My anger licked at my soul in a flame of heat and fear, the emotions screaming at me to lunge across the table at him. I clenched every muscle in an attempt to stay still, my joints aching as the raw anger attempted to bully its way past the wall I had built, threatening to take me down.

Just as I fought the madness, Ryland fought to maintain the calm he had built. I could see it in the way his shoulders tensed and sagged, the way his fingers compressed into tight, little fists.

Until now, Ryland had been calm. His voice mellow when he spoke, his emotions didn’t seem quite so volatile. But he still wasn’t whole; he still wasn’t the boy he used to be, and the monster was threatening to come back.

I had hoped the return of his heart would have helped, and while I could see the calm it had given him, it hadn’t been enough.

I just wished I didn’t feel so awkward wearing the now clear diamond around my neck. I don’t know what it was, but the necklace almost felt like a war prize, something tainted that I should return. Or destroy.

I swallowed once and looked back down to the table top, knowing that one look into the depths of his eyes would unleash my nightmares. Knowing that part of me wanted it to. I could already hear the liquid thoughts of my anger begging me to attack, to slice him apart.

I grit my teeth and closed my eyes at the thought, not liking how my mind accepted the idea as rational. I pulled the vivid image of Ilyan’s dream to mind, letting it settle my nerves for the hundredth time in half as many minutes.

The meeting had to almost be over; Ilyan had told me it would only be an hour, and I was sure that we had almost reached that. Although for all I knew, it had been only ten minutes. I let my focus wander from Ilyan’s fingers as they traced over the map to the rows of tables we were surrounded by. Most of the wooden surfaces had been worn smooth over centuries of use while others looked like they had been hewn only recently.

I was sure it had to be a kitchen, either that or ancient monks needed a lot of fireplaces. The large, rounded stone alcoves were evenly spaced along the wall behind us, each ancient outcropping covered with ash and soot. So, a kitchen, although the lack of chairs seemed a little odd.

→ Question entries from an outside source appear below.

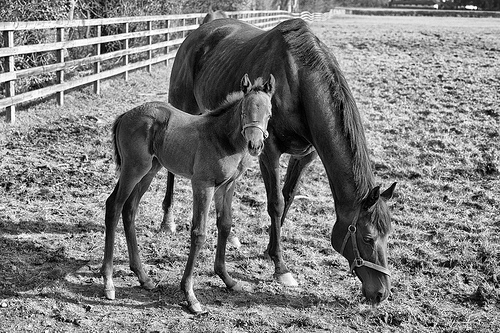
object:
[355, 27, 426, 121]
grass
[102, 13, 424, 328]
horses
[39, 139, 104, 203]
grass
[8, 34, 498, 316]
grass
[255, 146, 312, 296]
legs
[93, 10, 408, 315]
grass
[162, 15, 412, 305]
horse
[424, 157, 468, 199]
grass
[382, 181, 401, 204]
ear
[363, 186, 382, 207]
ear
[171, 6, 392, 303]
horse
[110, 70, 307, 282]
pony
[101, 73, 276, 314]
skinny horse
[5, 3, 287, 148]
fencing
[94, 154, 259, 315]
legs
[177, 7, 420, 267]
horse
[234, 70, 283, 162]
head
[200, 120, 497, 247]
mare eating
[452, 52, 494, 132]
grass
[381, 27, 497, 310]
field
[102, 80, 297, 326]
horse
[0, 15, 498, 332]
grass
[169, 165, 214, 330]
horse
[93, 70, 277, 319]
pony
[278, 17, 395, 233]
mane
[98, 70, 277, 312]
horse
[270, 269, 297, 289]
hoof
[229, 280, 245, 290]
hoof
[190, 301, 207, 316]
hoof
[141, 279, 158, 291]
hoof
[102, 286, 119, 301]
hoof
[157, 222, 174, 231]
hoof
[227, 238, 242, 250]
hoof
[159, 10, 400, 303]
mare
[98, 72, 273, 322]
foal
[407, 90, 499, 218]
grass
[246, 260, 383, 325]
grass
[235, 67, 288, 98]
ears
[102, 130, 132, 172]
tail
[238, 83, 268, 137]
halter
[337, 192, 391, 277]
halter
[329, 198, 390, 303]
head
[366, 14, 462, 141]
grass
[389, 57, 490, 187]
grass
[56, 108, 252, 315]
foal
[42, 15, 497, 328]
area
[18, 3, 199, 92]
fence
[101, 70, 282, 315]
colt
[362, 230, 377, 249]
eye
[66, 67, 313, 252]
foal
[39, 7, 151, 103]
fenced area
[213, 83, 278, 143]
head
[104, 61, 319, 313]
pony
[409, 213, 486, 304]
grass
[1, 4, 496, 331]
fenced area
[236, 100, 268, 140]
halter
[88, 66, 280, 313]
foal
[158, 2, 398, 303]
mother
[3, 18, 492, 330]
field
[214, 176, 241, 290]
leg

Only two tables had chairs, and they were stacked…

“Joclyn,” Ilyan said, making me jump, my attention pulling from my temporary distraction to look at him. “I need to know how many camps lie along this stretch here.”

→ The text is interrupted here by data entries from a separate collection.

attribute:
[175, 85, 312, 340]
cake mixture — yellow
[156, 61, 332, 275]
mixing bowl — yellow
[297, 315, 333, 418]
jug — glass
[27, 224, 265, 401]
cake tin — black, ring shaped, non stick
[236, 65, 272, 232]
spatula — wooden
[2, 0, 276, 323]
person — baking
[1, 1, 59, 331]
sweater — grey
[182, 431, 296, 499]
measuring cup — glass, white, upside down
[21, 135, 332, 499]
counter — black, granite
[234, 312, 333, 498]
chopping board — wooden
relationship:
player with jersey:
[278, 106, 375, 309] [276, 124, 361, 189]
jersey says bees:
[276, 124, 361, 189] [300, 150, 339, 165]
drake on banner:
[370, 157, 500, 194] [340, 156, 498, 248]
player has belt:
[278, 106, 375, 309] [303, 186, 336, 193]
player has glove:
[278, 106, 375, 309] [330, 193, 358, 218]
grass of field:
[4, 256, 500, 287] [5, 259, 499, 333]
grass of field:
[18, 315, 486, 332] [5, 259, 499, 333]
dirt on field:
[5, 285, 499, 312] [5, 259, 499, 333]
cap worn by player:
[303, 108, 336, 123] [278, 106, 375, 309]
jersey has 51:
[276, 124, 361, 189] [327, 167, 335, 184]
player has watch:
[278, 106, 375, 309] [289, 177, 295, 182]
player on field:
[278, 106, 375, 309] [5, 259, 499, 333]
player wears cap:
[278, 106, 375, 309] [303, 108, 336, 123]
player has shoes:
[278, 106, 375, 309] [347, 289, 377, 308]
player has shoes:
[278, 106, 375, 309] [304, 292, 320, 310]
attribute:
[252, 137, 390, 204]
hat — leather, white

Ilyan asked the question with that same loud boom of command that I had heard this morning, and I almost wanted to deny him and give my imprisoned anger some type of an outlet. However, the last thing I wanted was another fight, so I closed my eyes, swallowed my pride, and sent my magic away from me, my mind searching through trees as my magic gave me sight to what was miles away.

I let it pulse and surge until I had a clear enough understanding of the land. Then I opened my eyes, grabbed the pen from Ilyan’s hand and wrote in the single camp that had been missing from the map.

“This might work,” Ilyan said, letting his finger drag over the paper and leaving a glittering trail of red behind. “If they leave this space untouched, you,” he glanced over at Thom, “and Wyn should be able to get Ryland and Dramin through here without much of a mishap. From there it is a straight shot home.”

“Do you think there will be enough space there?” Thom asked, his finger tracing over the line that Ilyan had just made to stop at a small line of camps not far from their path. “All it would take is one Trpaslík to find us, and we would be toast.”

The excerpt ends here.